Since the beginning of the war, Aiatolah has transmitted to the public two recorded video messages, with brown curtains in the background and next to the Iranian flag.
“The people of Iran will oppose a forced war,” he said, promising not to surrender.
In normal times, Khamenei lives and works in a highly safe complex in downtown Tehran, called “Beit Rahbari” – or the leader’s house – and rarely leaves the place, except on special occasions, such as to make a sermon. High employees and military commanders are looking for weekly meetings, and speeches to the public are staged in the complex.
His retreat to a bunker demonstrates the fury with which Tehran was hit by a war with Israel who, according to Iranian authorities, unfolds on two fronts.
One of them is being waged, with Israeli air attacks against military bases, nuclear facilities, critical energy infrastructure, nuclear commanders and scientists in their apartment buildings in residential neighborhoods. Some of the main Iranian commanders were summarily eliminated.
Hundreds of people were also killed and thousands were injured, with civilians murdered throughout Iran, human rights groups say inside and outside the country.
But Iranian authorities claim that they are also fighting a second front, with secret Israeli agents and collaborators spread throughout Iranian territory, launching drones against military and critical energy structures.
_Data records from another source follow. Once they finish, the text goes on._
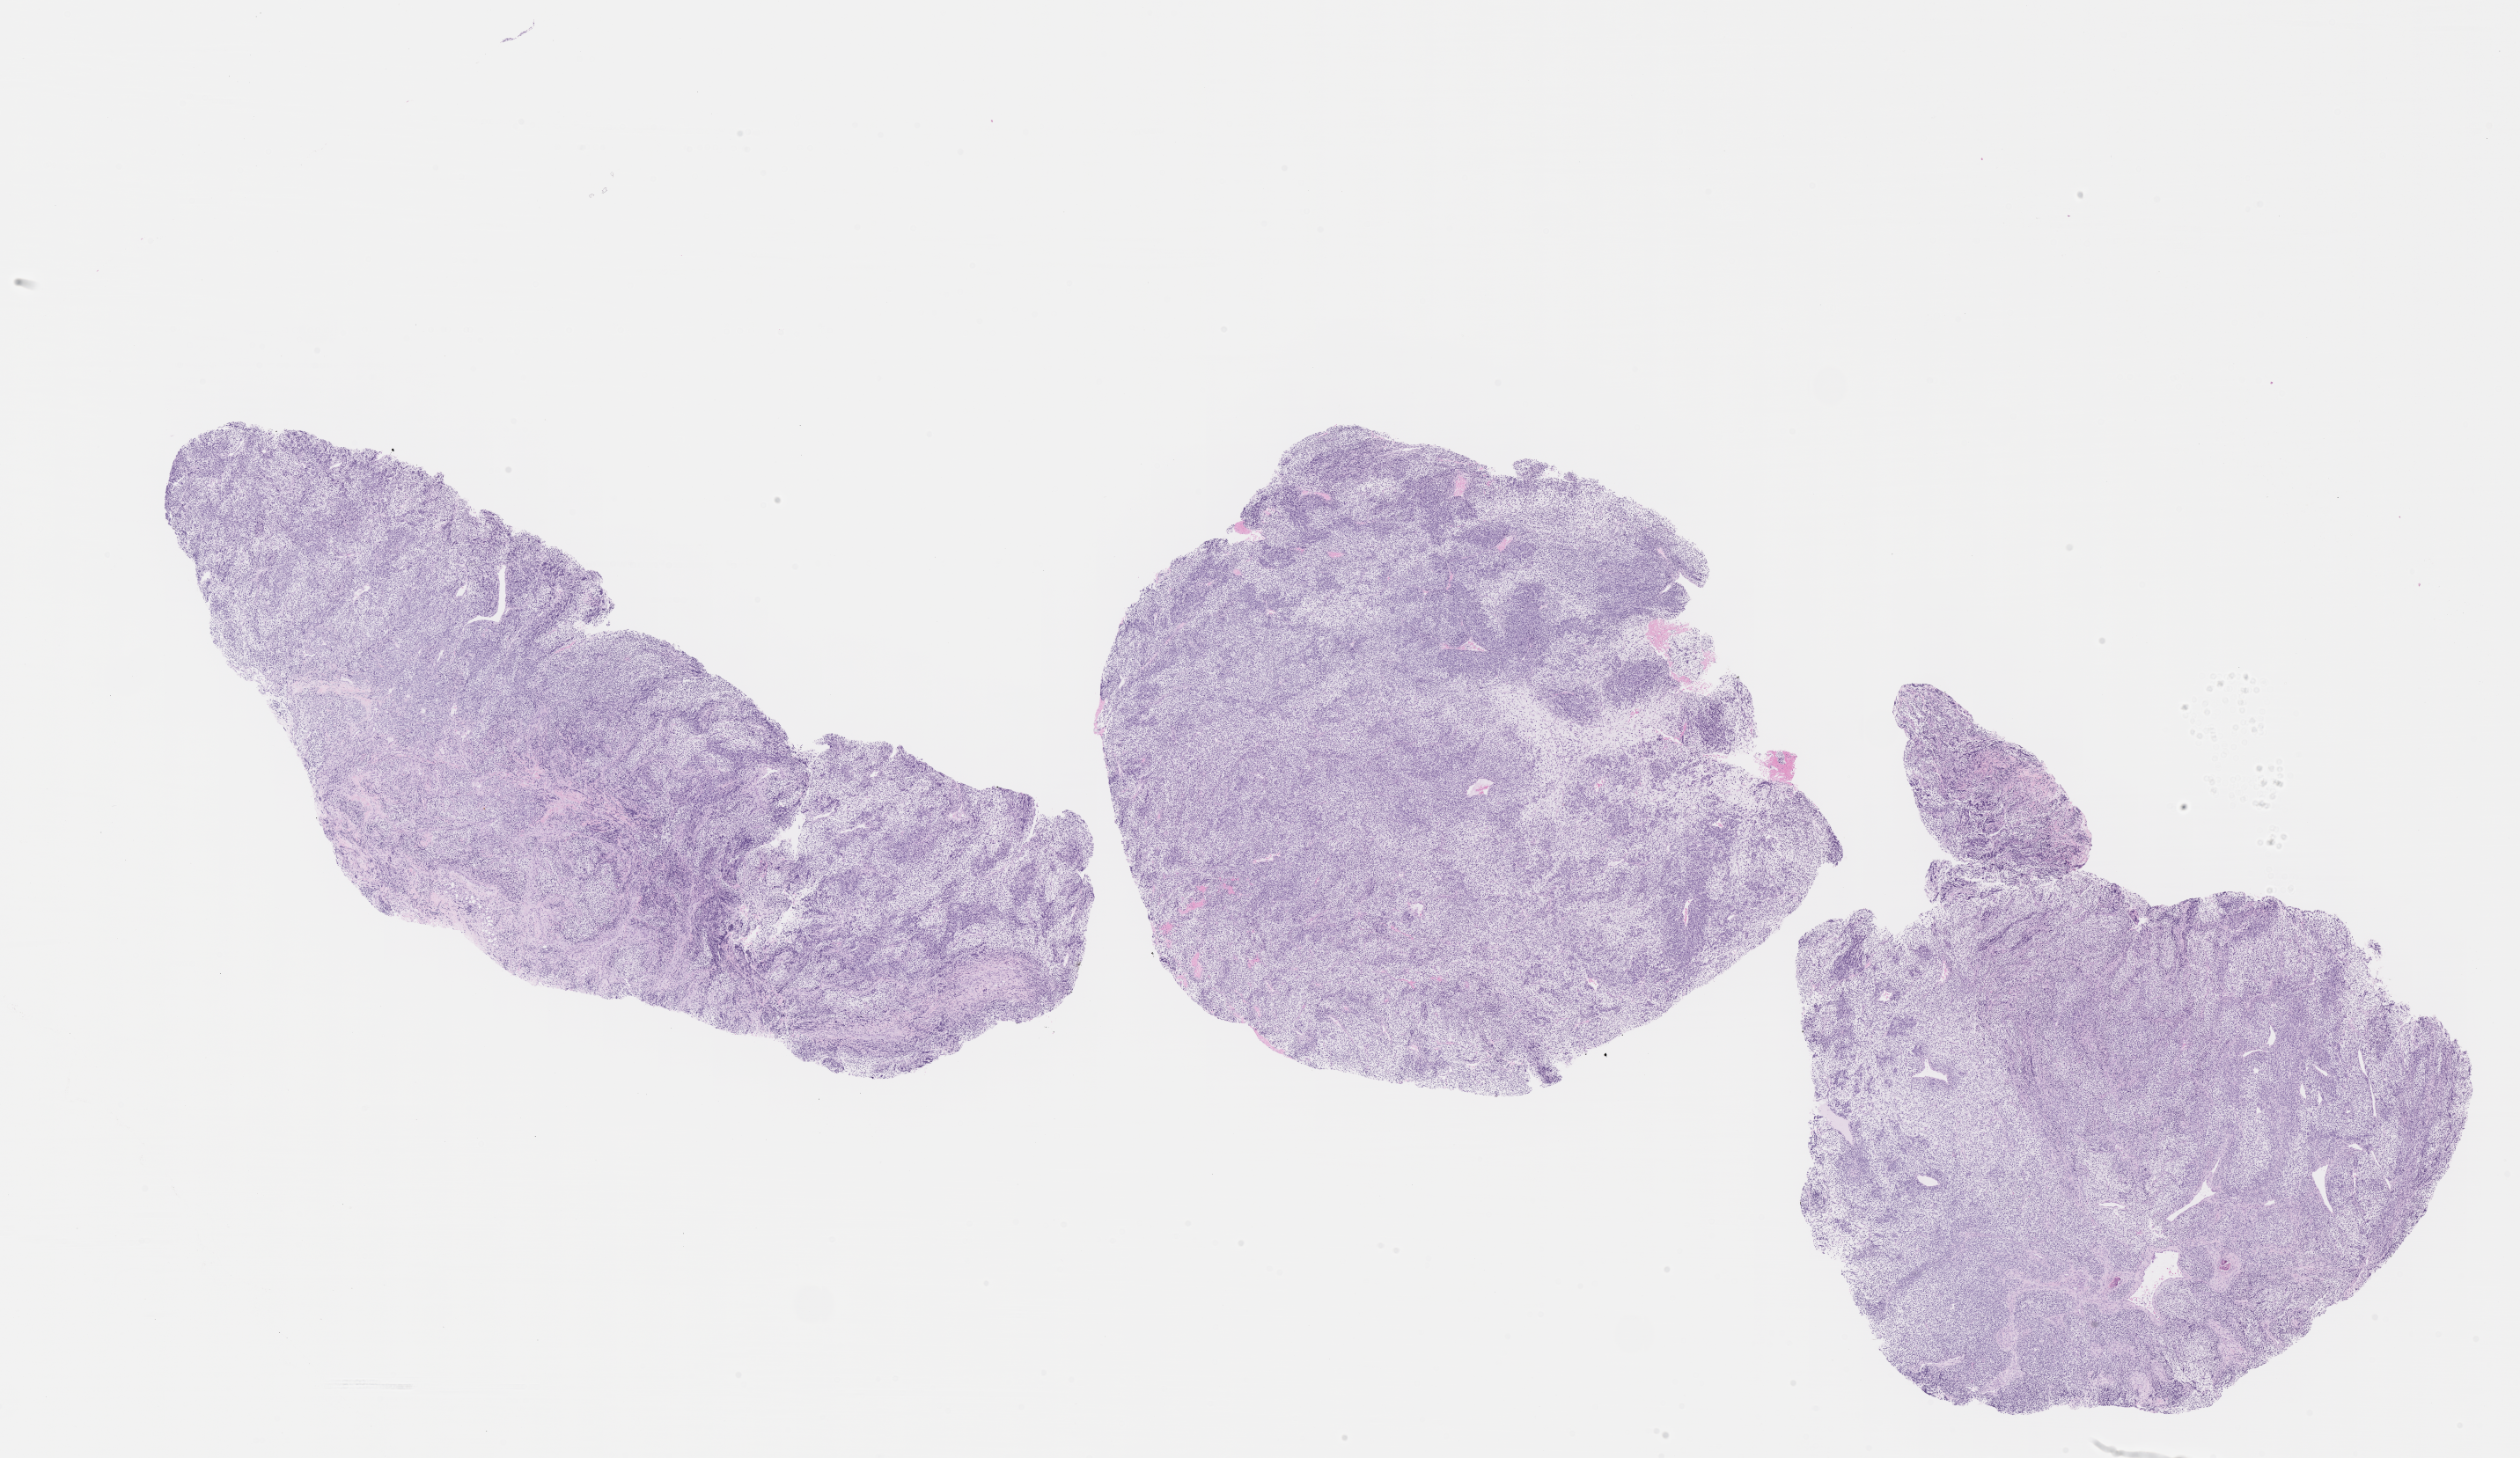
Whole-slide image, hematoxylin and eosin (H&E) stain of tumor tissue, whole scanned area (about 23.1 x 13.4 mm) shown as a low-resolution overview; FFPE section; site: soft tissue, ear-left. Male patient, age at diagnosis 4.9 years.
Metastatic status at presentation (as recorded): non-metastatic. Diagnosis: rhabdomyosarcoma; histological classification: embryonal rhabdomyosarcoma. Stage (as recorded): 2.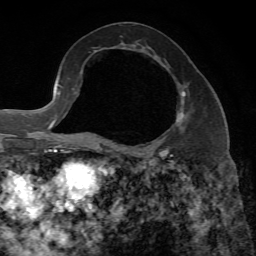
Breast MRI, one axial slice. Position 35 of 65 along the scan axis. Cropped to one breast. Dynamic contrast-enhanced series, time point 2 of 7 at this slice position (early post-contrast). 1.5 T. TE 4.3 ms, TR 8.7 ms. 2.2 mm slice thickness. 256 × 256 image matrix, field of view 180 × 180 mm. Female patient.
Outlined on this slice (semi-automatically segmented with operator editing):
- enhancing-tissue mask used for the functional tumour volume (all voxels passing the contrast-enhancement thresholds inside the analysis volume; usually the tumour): bounding box (x1, y1, x2, y2) in pixels: (167, 87, 186, 149)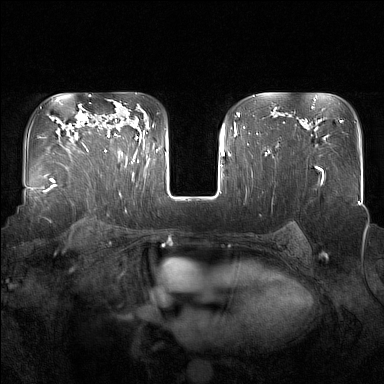
Breast MRI (dynamic contrast-enhanced), one axial slice. Position 110 of 160 along the scan axis. Dynamic contrast-enhanced series, time point 2 of 7 at this slice position (early post-contrast). 1.5 T. TE 1.8 ms, TR 5 ms. 1 mm slice thickness. 384 × 384 image matrix. Female patient.
Outlined on this slice (semi-automatic segmentation, software-assisted and operator-edited):
- enhancing-tissue mask used for the functional tumour volume (all voxels passing the contrast-enhancement thresholds inside the analysis volume; usually the tumour): box from (x=95, y=119) to (x=137, y=158) px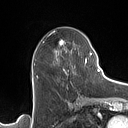
Breast MRI (dynamic contrast-enhanced), one axial slice; position 61 of 160 along the scan axis; cropped to one breast; dynamic contrast-enhanced series, time point 2 of 7 at this slice position (early post-contrast); 1.5 T; TE 1.4 ms, TR 5 ms; 1 mm slice thickness; 128 × 128 image matrix, field of view 175 × 175 mm. Female patient.
Structures marked on this image (semi-automatic segmentation, software-assisted and operator-edited):
- enhancing-tissue mask used for the functional tumour volume (all voxels passing the contrast-enhancement thresholds inside the analysis volume; usually the tumour): bounding box [x1, y1, x2, y2] px = [60, 40, 90, 74]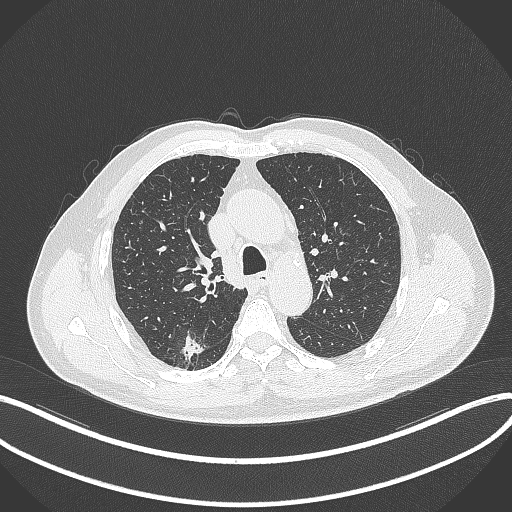
Chest CT, one axial slice; slice 259 of 359 in the series (ordered by position); lung window (W 1500 / L -600 HU); 512 × 512 image matrix, field of view 400 × 400 mm. Patient: male, 69 years. Case-level facts recorded for this patient, not image findings: clinical TNM (as recorded): T1b N0 M0.
Outlined on this slice (bounding box drawn by a radiologist):
- lung tumour (recorded histology: adenocarcinoma): bounding box <179,330,208,364> (left, top, right, bottom; pixels)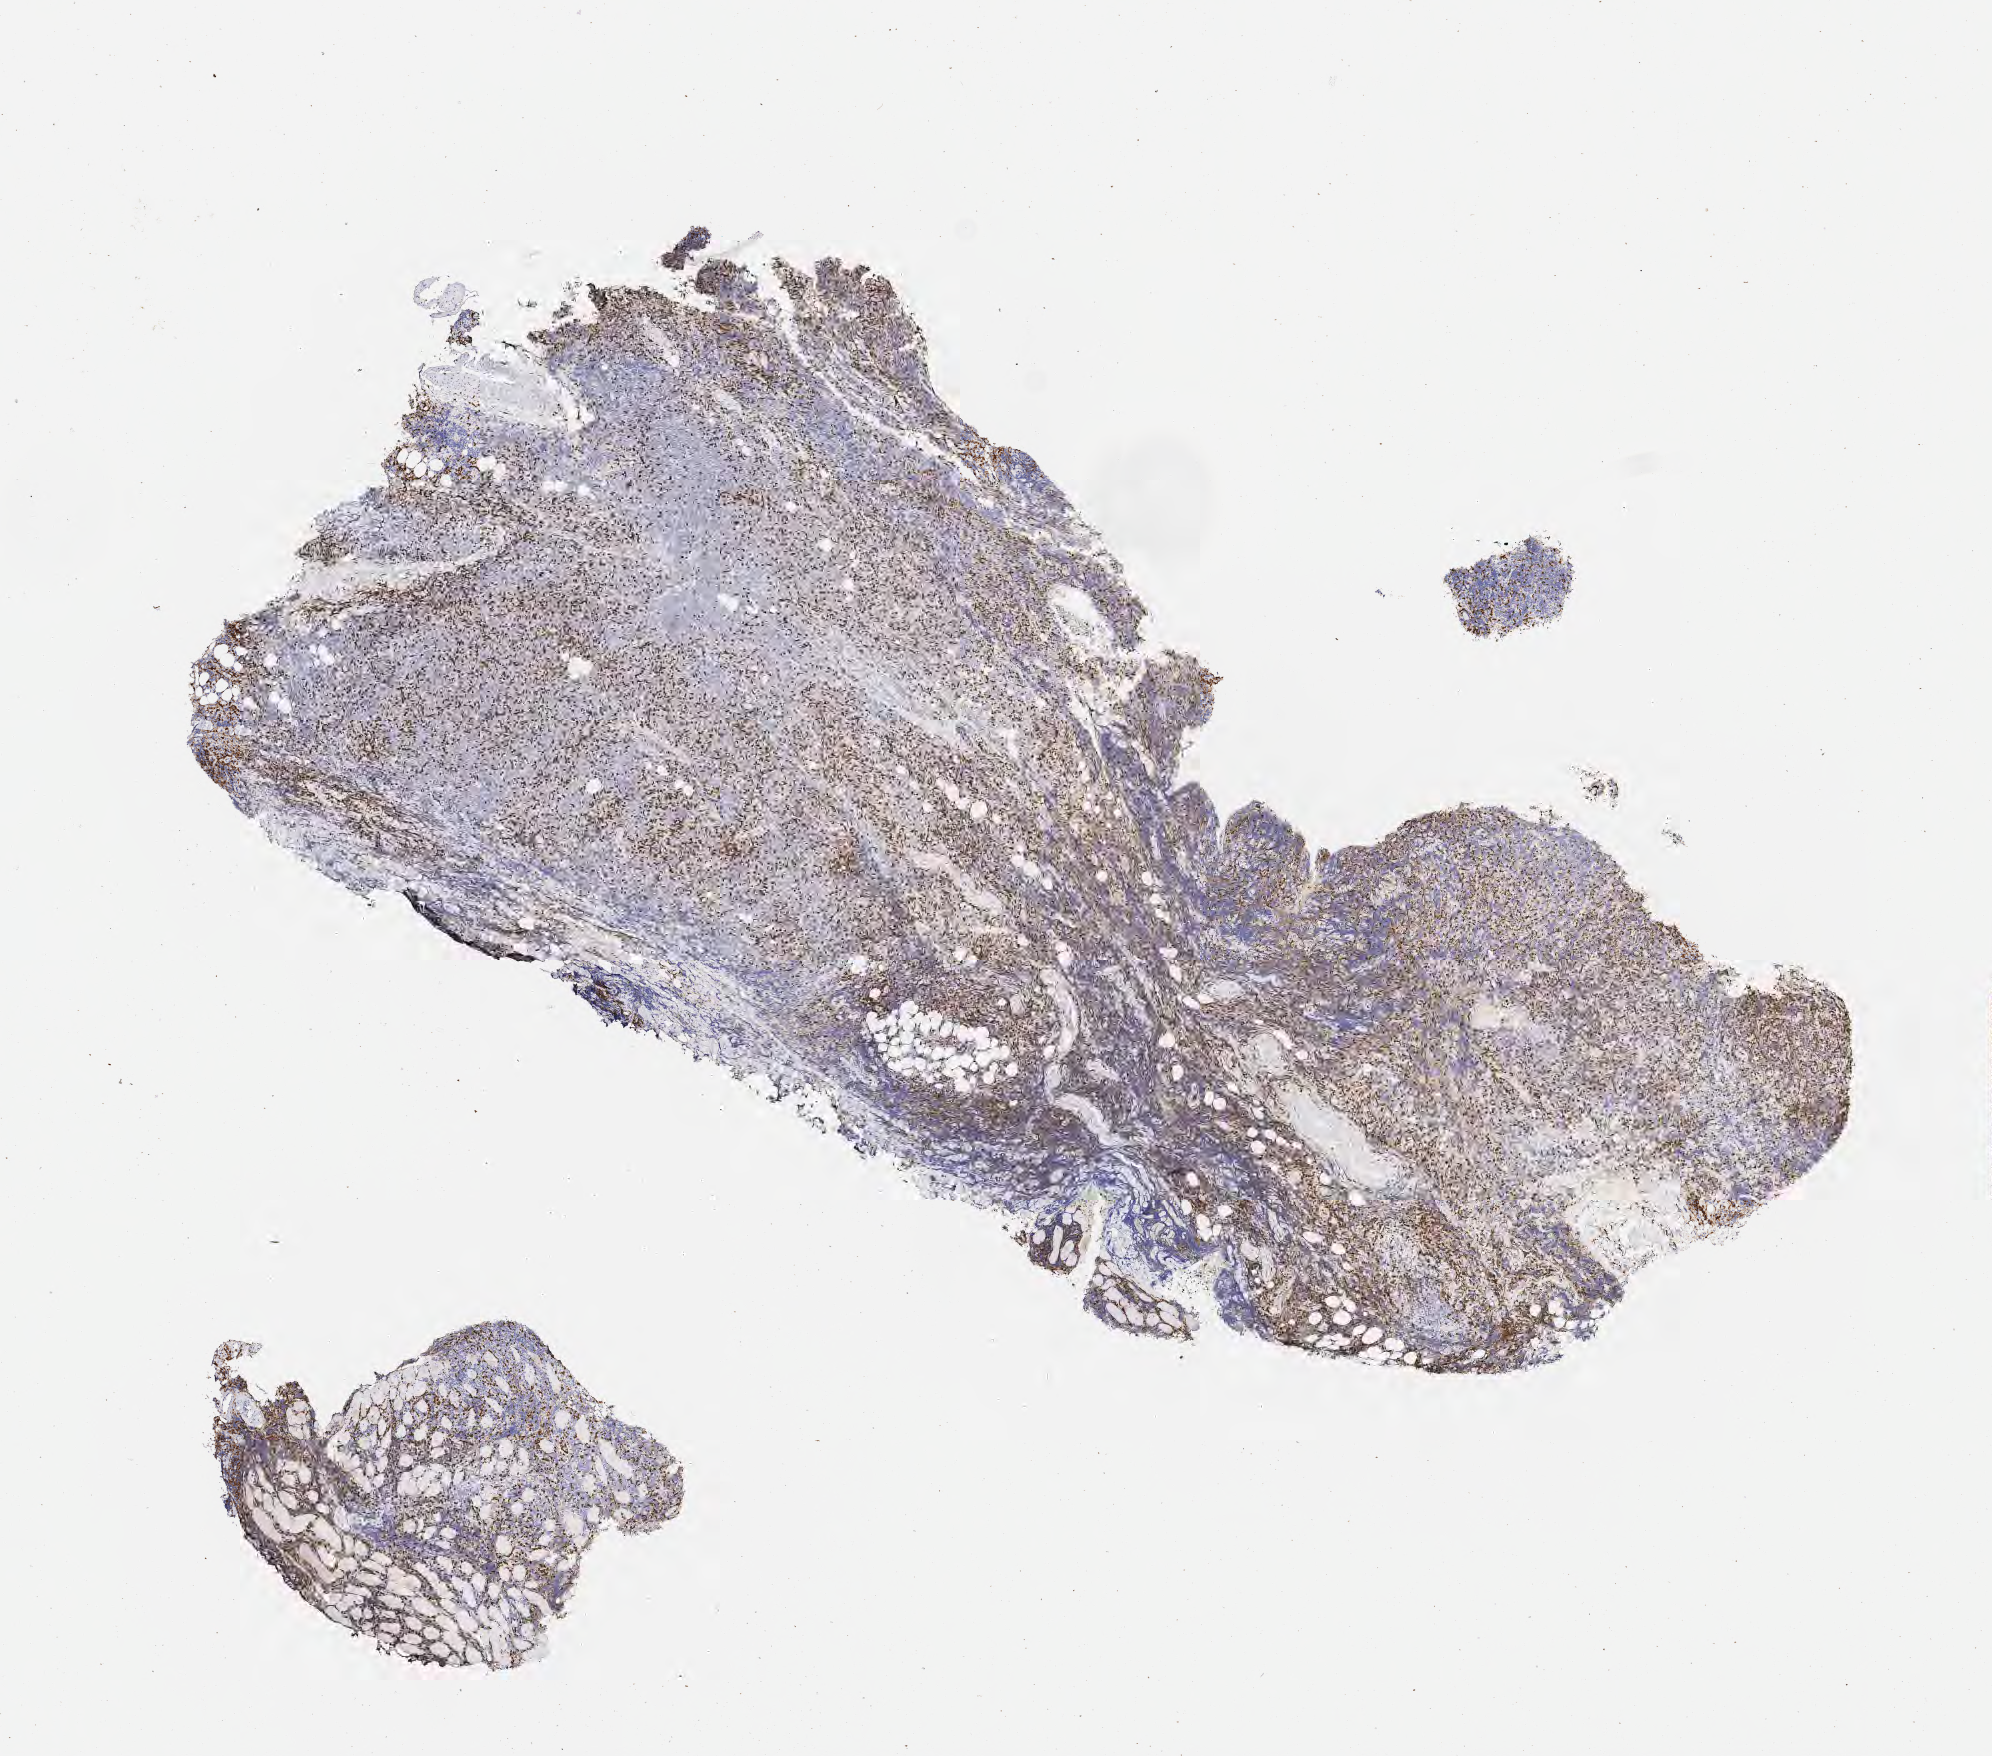
IHC for CD3, whole-slide image, shown as a low-resolution overview of the whole scanned area (about 8.0 x 7.1 mm); tumor tissue. Male patient, age 67 years.
Diagnosis: Diffuse large B-cell lymphoma, NOS.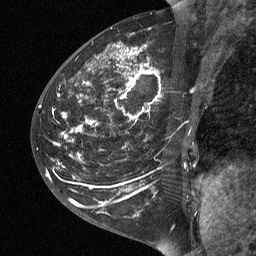
Breast MRI (dynamic contrast-enhanced), one sagittal slice; slice 25 of 64 in the series (ordered by position); dynamic contrast-enhanced study with each time point stored as its own series, time point 2 of 3 at this slice position (early post-contrast, ordered by acquisition time); 1.5 T; TE 4.8 ms, TR 27 ms; 2 mm slice thickness; 256 × 256 image matrix. Patient: female, 42 years. From the clinical record (not read from this slice): setting: breast cancer imaged before/during neoadjuvant chemotherapy; receptor status: triple-negative.
Structures marked on this image (semi-automatic segmentation, software-assisted and operator-edited):
- analysis volume of interest (the breast-tissue region the enhancement analysis was run in; not a lesion): bounding box [x1, y1, x2, y2] px = [43, 29, 203, 190]
- tumour enhancement mask (voxels above the 90 % enhancement threshold inside the analysis volume of interest): [80, 46, 150, 131]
The fear of Israeli infiltration among the high levels of Iran’s safety and intelligence apparatus has shook Iranian power structure, even Khamenei, authorities say.
“It is clear that there was a massive violation of security and intelligence; there is no denying it,” said Mahdi Mohammadi, senior counselor of Iranian parliament, General Mohammad Ghalibaf, in a recording analyzing the war. “Our senior commanders were all murdered in an hour.”
Iran’s “greatest failure was not to discover” the months of planning that Israeli agents led to bring missiles and drone pieces to the country to prepare for the attack, he added.